++++ Provided material ++++

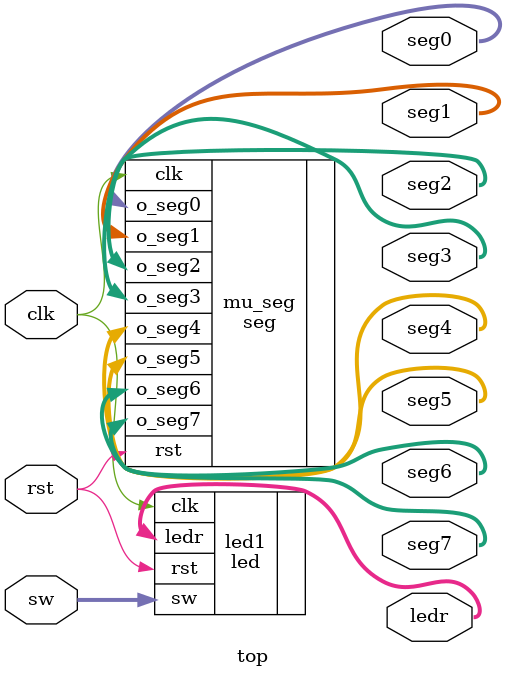
<source format=v>
module top (
    input clk,
    input rst,
    input [7:0] sw,
    output [15:0] ledr,
    
    output [7:0] seg0,
    output [7:0] seg1,
    output [7:0] seg2,
    output [7:0] seg3,
    output [7:0] seg4,
    output [7:0] seg5,
    output [7:0] seg6,
    output [7:0] seg7
);

led led1(
    .clk(clk),
    .rst(rst),
    .sw(sw),
    .ledr(ledr)
);

// assign VGA_CLK = clk;

// wire [9:0] h_addr;
// wire [9:0] v_addr;
// wire [23:0] vga_data;

// vga_ctrl my_vga_ctrl(
//     .pclk(clk),
//     .reset(rst),
//     .vga_data(vga_data),
//     .h_addr(h_addr),
//     .v_addr(v_addr),
//     .hsync(VGA_HSYNC),
//     .vsync(VGA_VSYNC),
//     .valid(VGA_BLANK_N),
//     .vga_r(VGA_R),
//     .vga_g(VGA_G),
//     .vga_b(VGA_B)
// );

// ps2_keyboard my_keyboard(
//     .clk(clk),
//     .resetn(~rst),
//     .ps2_clk(ps2_clk),
//     .ps2_data(ps2_data)
// );

seg mu_seg(
    .clk(clk),
    .rst(rst),
    .o_seg0(seg0),
    .o_seg1(seg1),
    .o_seg2(seg2),
    .o_seg3(seg3),
    .o_seg4(seg4),
    .o_seg5(seg5),
    .o_seg6(seg6),
    .o_seg7(seg7)
);

// vmem my_vmem(
//     .h_addr(h_addr),
//     .v_addr(v_addr[8:0]),
//     .vga_data(vga_data)
// );

endmodule

// module vmem (
//     input [9:0] h_addr,
//     input [8:0] v_addr,
//     output [23:0] vga_data
// );

// reg [23:0] vga_mem [524287:0];

// initial begin
//     $readmemh("resource/picture.hex", vga_mem);
// end

// assign vga_data = vga_mem[{h_addr, v_addr}];

// endmodule

</source>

++++

Task details ▸
An exact, image-free transcription of all the records above is needed.

Written solution ▸
<source format=v>
module top (
    input clk,
    input rst,
    input [7:0] sw,
    output [15:0] ledr,
    
    output [7:0] seg0,
    output [7:0] seg1,
    output [7:0] seg2,
    output [7:0] seg3,
    output [7:0] seg4,
    output [7:0] seg5,
    output [7:0] seg6,
    output [7:0] seg7
);

led led1(
    .clk(clk),
    .rst(rst),
    .sw(sw),
    .ledr(ledr)
);

// assign VGA_CLK = clk;

// wire [9:0] h_addr;
// wire [9:0] v_addr;
// wire [23:0] vga_data;

// vga_ctrl my_vga_ctrl(
//     .pclk(clk),
//     .reset(rst),
//     .vga_data(vga_data),
//     .h_addr(h_addr),
//     .v_addr(v_addr),
//     .hsync(VGA_HSYNC),
//     .vsync(VGA_VSYNC),
//     .valid(VGA_BLANK_N),
//     .vga_r(VGA_R),
//     .vga_g(VGA_G),
//     .vga_b(VGA_B)
// );

// ps2_keyboard my_keyboard(
//     .clk(clk),
//     .resetn(~rst),
//     .ps2_clk(ps2_clk),
//     .ps2_data(ps2_data)
// );

seg mu_seg(
    .clk(clk),
    .rst(rst),
    .o_seg0(seg0),
    .o_seg1(seg1),
    .o_seg2(seg2),
    .o_seg3(seg3),
    .o_seg4(seg4),
    .o_seg5(seg5),
    .o_seg6(seg6),
    .o_seg7(seg7)
);

// vmem my_vmem(
//     .h_addr(h_addr),
//     .v_addr(v_addr[8:0]),
//     .vga_data(vga_data)
// );

endmodule

// module vmem (
//     input [9:0] h_addr,
//     input [8:0] v_addr,
//     output [23:0] vga_data
// );

// reg [23:0] vga_mem [524287:0];

// initial begin
//     $readmemh("resource/picture.hex", vga_mem);
// end

// assign vga_data = vga_mem[{h_addr, v_addr}];

// endmodule

</source>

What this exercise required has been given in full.